Unintentional felons?

Whenever a new law is proposed in Congress, and especially when it deals with copyright, it behooves us to look both for the reasoning behind the bill and it potential for unintended impact on non-targeted activities.

Such a bill is S 978, also known as the “10 Strikes” bill, which was introduced by Sens. Klobuchar, Cornyn and Coons and recently reported out of committee to the full Senate.  The language of the bill amends both copyright law and the federal criminal statues to turn ten or more public performances of a copyrighted work “by electronic means”  — presumably unauthorized performances — into a felony punishable by up to five years in jail.

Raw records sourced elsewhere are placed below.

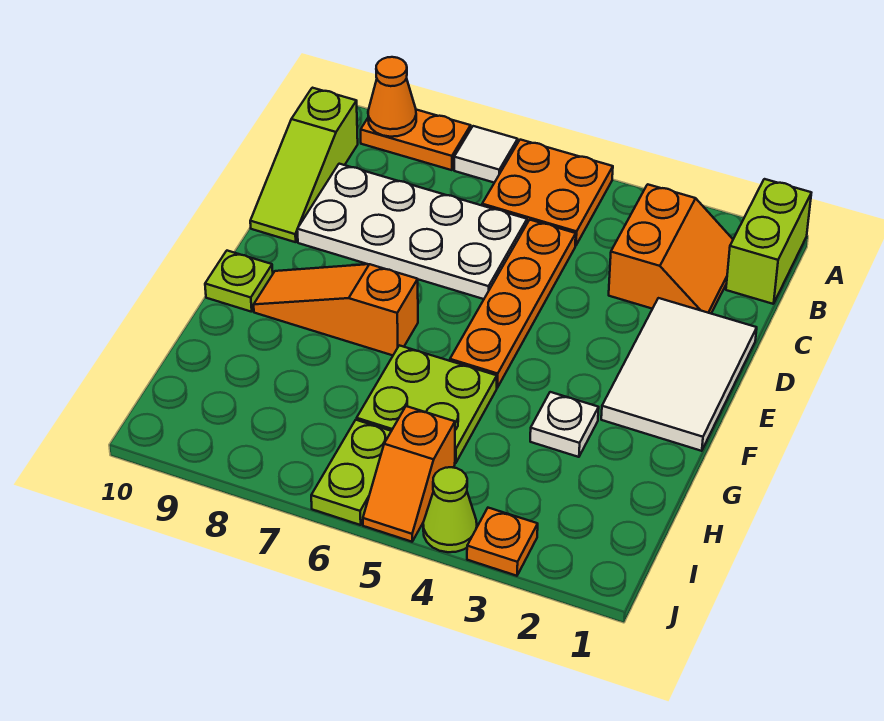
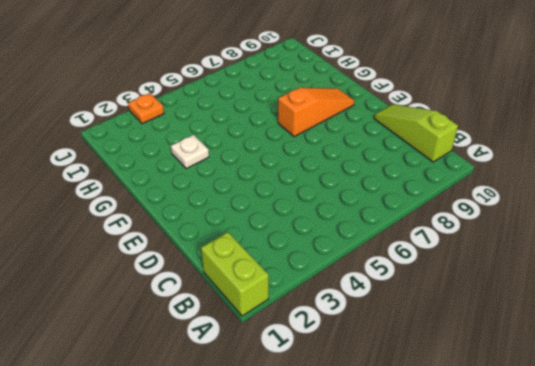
none -> orange plate A5:B6 level 1
none -> white tile A7 level 1
none -> orange plate A8:A9 level 1

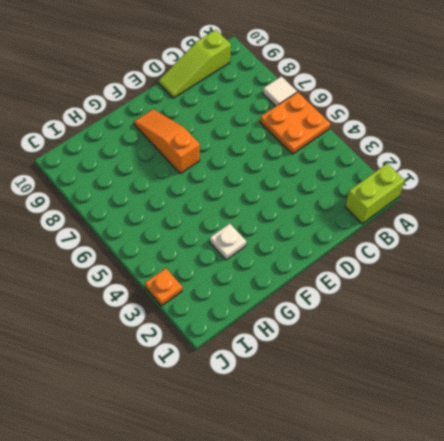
none -> orange plate A8:A9 level 1
none -> orange slope B2:C3 level 1 top 3
none -> orange plate C5:F5 level 1

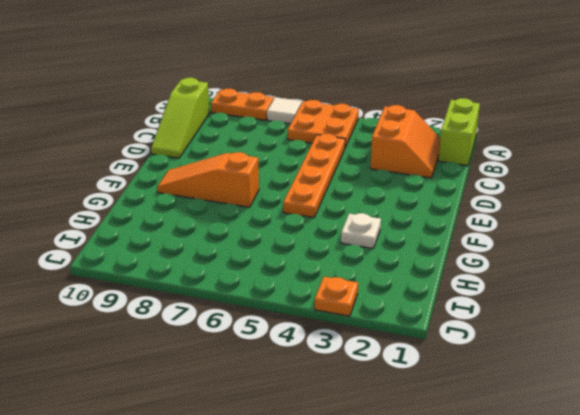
none -> white plate C6:D9 level 1
none -> white tile D1:F2 level 1
none -> lime plate F10 level 1

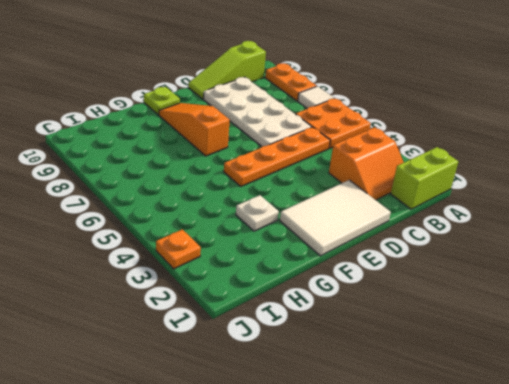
none -> lime plate G5:H6 level 1
none -> orange slope I5:J5 level 1 top I
none -> lime plate I6:J6 level 1

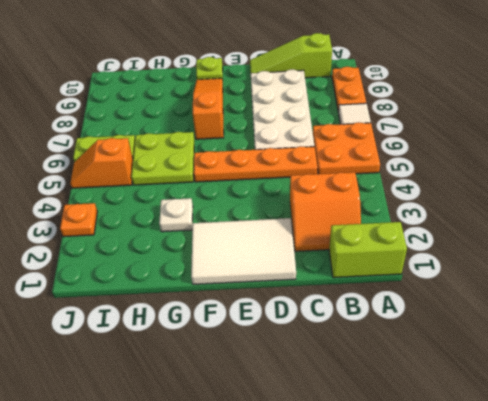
none -> lime cone J4 level 1
none -> orange cone A9 level 2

The purpose of this bill seems relatively obvious; it would further shift the expenses of copyright enforcement from the private companies that create content onto the taxpayer.  Copyright is generally a private tort, and the copyright owner has the obligation to bring lawsuits against infringers in order to enforce its rights.  By converting infringement into a federal crime, the costs of litigation would be borne by the government (the Justice Department) and, ultimately, by taxpayers.  This has been a continuing theme of the lobbying efforts undertaken by “Big Content” in the past few years.  During testimony in favor of this bill (and the PROTECT IP Act, a similar proposal to increase federal enforcement efforts) a DOJ official told the Judiciary Committee that there have already been 15 new attorneys and 51 FBI agents hired under the earlier PRO IP legislation.  The introduction of these bills is an example of the continuing success of industry lobbying.

Copyright law has had some criminal provisions for quite a while, but the threshold for this felony is really quite low — only 10 unauthorized public performances within 180 days.  So the expense of industry efforts to reign in YouTube, as well as less above-board media sharing sites, would dramatically shift to government lawyers instead of those employed by Disney or Comcast if this bill were adopted.

The intended consequences of this law are bad enough, at least for those who do not want to hand more tax money to the entertainment industries.  But the unintended consequences could be worse.  As the blog TechDirt points out, this bill could create liability for folks who embed YouTube videos into their webpages or blogs.  Others have suggested that online karaoke could also become a criminal act.  Since it is public performances and not just reproduction that is criminalized here, some one who embeds a video (or even links to it?) would need to know in advance that the video was made available with authorization.

As the parenthetical question above indicates, the absence of a definition of what constitutes a public performance makes this law especially ill-conceived.  And it is not even made explicit that only unauthorized public performances would trigger liability, although presumably this enforcement bill cannot by itself criminalize public performances that are not even infringing.

For higher education, it is useful to distinguish which performances might raise a problem if this bill were enacted and which ones would not.  Performances in a live classroom are specifically authorized by the Copyright Act, so they would not have the potential for criminal liability.  Film clips that are transmitted through a closed learning management system are similarly authorized (although with several qualifications), so this common practice would not become criminal either.  Nevertheless, the fact that we have to ask the question indicates how dangerous such thoughtless legislation can be.

Where risk would arise is in those many supplemental educational communication tools that faculty use to enrich there teaching.  Embedding a video in a class blog might become problematic, as could having students make and share videos in which background music, even if incidental, was included. And a cynic might see behind this new effort to ratchet up penalties for infringement an attempt to frighten other universities away from following the example of UCLA in streaming digital video for classroom teaching; under this bill criminal charges might be possible if a fair use defense of that practice were rejected.

Another big question raised by this proposal is whether or not “accomplice” liability might attach to universities because of criminalized public performances initiated by students.  Courts have apparently never accepted a criminal parallel to contributory infringement, but the Department of Homeland Security asserted exactly that theory when it began seizing the Internet domains of web sites that allegedly linked to pirated content.

With this “10 Strikes” bill is is easy to see why it is important, yet extremely rare, for Members of Congress to think before they “strike.”